Seen at the Vaudeville.
Public Domain is a nice concept, soundly staged, but ultimately disappointing. There is some sharp, cynical writing here but it fails to develop. There is much repetition in the lyrics – I never again want to hear about a beautiful boat on the sea – I wish the writers Francesca Forristal and Jordan Paul Clarke had been less true to the verbatim idea and more prepared to develop their source into more of a narrative. Repeated digs at Facebook and Zuckerberg did not give this drive. I’m not sure how the story of Millie and Z (Swaggy) turned out, or maybe I’d tuned out by the end. The twist to the “old” person’s experience of social media gave a light touch towards the end.

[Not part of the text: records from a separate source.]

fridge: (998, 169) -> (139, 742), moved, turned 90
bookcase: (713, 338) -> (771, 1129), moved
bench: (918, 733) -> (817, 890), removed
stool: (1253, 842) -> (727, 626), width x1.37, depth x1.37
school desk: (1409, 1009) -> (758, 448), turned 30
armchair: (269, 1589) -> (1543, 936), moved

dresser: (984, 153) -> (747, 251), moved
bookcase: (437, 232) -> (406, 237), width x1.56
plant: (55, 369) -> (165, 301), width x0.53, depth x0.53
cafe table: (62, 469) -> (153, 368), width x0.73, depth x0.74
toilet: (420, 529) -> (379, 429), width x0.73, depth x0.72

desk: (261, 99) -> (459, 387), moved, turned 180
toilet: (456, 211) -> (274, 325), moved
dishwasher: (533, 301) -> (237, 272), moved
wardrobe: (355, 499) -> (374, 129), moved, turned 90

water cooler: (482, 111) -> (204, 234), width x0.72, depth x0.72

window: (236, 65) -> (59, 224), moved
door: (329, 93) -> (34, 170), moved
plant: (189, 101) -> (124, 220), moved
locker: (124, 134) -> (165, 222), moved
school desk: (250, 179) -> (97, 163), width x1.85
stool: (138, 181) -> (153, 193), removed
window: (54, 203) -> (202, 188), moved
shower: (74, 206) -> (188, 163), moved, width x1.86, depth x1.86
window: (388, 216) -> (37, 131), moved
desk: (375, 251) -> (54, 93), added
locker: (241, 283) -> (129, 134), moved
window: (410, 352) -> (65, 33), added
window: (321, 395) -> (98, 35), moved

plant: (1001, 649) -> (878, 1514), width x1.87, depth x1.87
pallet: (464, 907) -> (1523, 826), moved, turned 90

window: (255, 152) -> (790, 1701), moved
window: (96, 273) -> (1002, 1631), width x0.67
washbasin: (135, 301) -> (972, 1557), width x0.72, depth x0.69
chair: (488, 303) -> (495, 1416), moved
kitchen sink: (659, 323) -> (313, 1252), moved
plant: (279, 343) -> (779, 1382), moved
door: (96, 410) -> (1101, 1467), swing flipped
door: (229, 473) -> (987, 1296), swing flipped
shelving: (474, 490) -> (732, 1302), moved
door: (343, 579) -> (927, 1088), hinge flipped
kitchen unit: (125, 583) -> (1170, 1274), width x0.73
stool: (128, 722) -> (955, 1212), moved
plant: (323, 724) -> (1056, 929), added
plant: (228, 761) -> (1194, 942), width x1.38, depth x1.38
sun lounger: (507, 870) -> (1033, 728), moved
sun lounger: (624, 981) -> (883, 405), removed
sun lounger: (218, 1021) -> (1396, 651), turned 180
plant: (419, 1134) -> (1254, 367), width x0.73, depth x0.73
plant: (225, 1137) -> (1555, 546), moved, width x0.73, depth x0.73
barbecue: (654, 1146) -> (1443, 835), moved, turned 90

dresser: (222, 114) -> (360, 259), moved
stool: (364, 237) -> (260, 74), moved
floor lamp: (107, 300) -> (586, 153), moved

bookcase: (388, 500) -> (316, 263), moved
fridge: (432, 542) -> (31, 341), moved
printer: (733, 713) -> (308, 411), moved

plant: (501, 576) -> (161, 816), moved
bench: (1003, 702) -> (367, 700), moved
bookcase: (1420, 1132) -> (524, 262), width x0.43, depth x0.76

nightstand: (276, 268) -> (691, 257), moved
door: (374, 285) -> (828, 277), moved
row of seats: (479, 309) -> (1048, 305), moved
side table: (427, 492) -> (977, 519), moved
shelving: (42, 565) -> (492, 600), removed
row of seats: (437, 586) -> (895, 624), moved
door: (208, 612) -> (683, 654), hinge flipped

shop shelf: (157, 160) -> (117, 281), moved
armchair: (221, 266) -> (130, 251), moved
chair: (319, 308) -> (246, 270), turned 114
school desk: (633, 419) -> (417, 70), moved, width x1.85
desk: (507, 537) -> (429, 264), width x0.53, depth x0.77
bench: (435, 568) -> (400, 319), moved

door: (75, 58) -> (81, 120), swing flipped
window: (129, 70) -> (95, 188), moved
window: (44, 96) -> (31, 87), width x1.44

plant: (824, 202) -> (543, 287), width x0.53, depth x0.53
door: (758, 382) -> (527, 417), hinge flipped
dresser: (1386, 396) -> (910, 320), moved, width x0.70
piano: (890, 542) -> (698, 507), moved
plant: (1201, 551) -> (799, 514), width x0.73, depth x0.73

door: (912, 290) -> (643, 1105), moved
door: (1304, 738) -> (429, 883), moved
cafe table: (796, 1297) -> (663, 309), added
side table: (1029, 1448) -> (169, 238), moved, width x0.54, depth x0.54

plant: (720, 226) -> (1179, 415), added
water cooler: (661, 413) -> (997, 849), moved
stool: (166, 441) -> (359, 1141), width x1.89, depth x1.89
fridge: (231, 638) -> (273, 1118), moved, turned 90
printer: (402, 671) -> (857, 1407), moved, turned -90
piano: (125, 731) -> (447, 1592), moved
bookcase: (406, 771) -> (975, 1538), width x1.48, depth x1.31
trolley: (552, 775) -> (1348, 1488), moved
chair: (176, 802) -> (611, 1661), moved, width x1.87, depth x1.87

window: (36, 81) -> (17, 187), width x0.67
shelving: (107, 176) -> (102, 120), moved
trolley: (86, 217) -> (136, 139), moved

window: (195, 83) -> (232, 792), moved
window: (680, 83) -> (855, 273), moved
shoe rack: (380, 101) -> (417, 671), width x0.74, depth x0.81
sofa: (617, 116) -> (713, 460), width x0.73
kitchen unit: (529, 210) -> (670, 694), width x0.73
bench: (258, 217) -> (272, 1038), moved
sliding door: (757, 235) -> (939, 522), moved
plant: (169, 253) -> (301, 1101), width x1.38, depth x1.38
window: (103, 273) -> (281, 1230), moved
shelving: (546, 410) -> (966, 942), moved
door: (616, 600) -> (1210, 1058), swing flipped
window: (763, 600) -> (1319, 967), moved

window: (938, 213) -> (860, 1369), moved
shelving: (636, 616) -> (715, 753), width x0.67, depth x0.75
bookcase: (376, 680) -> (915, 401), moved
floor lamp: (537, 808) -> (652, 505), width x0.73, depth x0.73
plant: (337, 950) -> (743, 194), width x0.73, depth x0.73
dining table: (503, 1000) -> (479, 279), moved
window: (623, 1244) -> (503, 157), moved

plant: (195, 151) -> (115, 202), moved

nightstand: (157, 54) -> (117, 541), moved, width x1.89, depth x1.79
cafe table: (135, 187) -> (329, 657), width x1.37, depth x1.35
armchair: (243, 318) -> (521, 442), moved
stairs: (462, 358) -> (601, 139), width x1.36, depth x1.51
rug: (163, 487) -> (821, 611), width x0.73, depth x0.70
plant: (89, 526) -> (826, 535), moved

The staging with 4 large screens, constantly flowing with projected images, is fun. It accurately represented the onscreen experience although it did limit the performers’ ability to move around the stage to give us different images. The sound balance was slightly off for me – in the early scenes their voices were lost to the music.
Francesca Forristal gives a sparky performance and invests each of her characters with subtle differentiation so she can switch convincingly from one to the next in a word.
Jordan Paul Clarke bounces in with enthusiasm, effectively inhabiting his teenage YouTuber and eliciting sympathy in his battle with depression. Both performers have great voices which blend well together.
It’s a good show, with excellent performances and skilful technical presentation, but the writing lets it down. After 10 minutes I felt I’d seen the set-up, enjoyed the spectacle and was ready to invest in the next level. Sadly, they did not take us there.